Social media lit up today at news that highly-rated Caribbean sandwich shop Paseo had closed. This comes a few months after several former employees sued Paseo and its president for wrongful termination and unlawful withholding of wages. The defendants deny much of the allegations. While ELM does not represent anyone in the lawsuit and has no knowledge as to the merits or lack thereof, even a frivolous employee lawsuit can spell death to a small business.
There are two simple, but important, lessons to be drawn from the demise of Paseo.
First, pay employees what they are owed. Not only is it the right thing to do, but the consequences for improper withholding of wages are severe. In addition to the unpaid wages, Washington employers are routinely ordered to reimburse the employees for attorney’s fees. If the withholding is considered willful, the employers can face double damages and personal liability. Individual agents of the employer can also be personally liable for failure to pay minimum wage or overtime for under the federal Fair Labor Standards Act. Although the new Seattle minimum wage ordinance does not explicitly create a private right of action, it is nevertheless inevitable that employers will face civil suits from employees based upon the Seattle minimum wage.

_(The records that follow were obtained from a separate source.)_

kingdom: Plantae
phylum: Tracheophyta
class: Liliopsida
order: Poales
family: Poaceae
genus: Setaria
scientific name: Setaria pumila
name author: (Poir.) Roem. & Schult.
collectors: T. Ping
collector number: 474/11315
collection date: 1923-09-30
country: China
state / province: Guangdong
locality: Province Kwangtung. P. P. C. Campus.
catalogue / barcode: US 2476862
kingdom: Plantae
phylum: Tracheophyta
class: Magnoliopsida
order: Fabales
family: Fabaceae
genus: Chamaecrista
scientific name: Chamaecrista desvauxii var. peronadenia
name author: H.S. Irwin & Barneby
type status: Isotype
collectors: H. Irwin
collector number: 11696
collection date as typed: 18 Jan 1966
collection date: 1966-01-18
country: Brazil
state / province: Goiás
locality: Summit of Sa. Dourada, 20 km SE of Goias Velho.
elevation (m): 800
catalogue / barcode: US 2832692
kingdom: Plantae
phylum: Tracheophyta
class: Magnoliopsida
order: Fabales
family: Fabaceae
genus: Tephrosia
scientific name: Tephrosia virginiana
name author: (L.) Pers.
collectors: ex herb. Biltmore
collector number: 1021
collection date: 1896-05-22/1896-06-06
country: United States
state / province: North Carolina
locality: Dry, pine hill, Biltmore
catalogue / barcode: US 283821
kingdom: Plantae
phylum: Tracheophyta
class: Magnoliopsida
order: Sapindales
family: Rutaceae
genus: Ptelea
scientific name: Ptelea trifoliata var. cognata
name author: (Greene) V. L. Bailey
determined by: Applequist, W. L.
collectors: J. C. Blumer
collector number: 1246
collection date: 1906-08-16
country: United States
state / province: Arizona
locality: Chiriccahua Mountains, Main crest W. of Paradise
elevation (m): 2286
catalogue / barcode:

Second, employers should have adequate employment practices liability (EPLI) insurance. A typical EPLI policy excludes coverage for wage and hour or breach of contract claims, meaning that even employers with EPLI may be surprised to learn that they are uninsured against claims for unpaid wages. Coverage endorsements may be available to pay for defense costs of such claims, but even then the endorsement does not typically cover actual damages if the employer is held liable. Employers should check with their broker about the scope of coverage and understand the exclusions.
At this point we don’t know exactly why Paseo closed. But regardless, it serves as a good reminder for employers to check their employment practices.